- [AIM OF THE TASK]
Whenever a line in the entries below contains "Continuing", copy that line.

Saved data entries
····················

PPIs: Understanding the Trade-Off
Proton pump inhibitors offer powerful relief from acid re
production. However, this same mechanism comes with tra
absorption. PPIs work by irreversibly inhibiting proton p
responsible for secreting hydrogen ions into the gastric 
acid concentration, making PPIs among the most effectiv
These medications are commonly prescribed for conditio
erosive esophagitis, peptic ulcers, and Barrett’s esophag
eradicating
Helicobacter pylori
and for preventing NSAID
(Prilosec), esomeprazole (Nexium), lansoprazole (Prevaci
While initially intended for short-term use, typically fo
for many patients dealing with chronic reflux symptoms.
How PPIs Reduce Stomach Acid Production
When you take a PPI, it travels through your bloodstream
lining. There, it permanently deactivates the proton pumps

····················

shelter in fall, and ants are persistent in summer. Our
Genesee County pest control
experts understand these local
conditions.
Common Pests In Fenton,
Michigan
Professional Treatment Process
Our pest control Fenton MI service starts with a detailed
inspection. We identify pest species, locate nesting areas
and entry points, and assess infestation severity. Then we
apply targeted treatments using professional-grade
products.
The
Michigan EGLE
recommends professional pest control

····················

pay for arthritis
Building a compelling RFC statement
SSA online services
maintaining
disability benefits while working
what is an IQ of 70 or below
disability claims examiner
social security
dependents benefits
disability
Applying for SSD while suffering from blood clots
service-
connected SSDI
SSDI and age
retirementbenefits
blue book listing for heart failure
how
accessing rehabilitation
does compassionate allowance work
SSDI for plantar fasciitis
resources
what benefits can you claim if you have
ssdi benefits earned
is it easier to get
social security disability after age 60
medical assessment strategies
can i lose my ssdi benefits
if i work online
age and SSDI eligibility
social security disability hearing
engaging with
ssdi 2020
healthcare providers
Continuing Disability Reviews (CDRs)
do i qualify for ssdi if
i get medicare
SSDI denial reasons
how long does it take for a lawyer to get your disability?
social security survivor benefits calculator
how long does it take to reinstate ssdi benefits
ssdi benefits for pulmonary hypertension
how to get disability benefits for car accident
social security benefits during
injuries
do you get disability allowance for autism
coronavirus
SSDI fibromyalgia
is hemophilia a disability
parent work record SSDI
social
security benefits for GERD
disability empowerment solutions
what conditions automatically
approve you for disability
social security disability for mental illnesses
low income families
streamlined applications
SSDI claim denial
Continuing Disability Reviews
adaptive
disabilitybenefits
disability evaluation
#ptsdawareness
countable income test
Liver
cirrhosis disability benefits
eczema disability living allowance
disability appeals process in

····················

- [WORKED SOLUTION]
Continuing Disability Reviews (CDRs)
Continuing Disability Reviews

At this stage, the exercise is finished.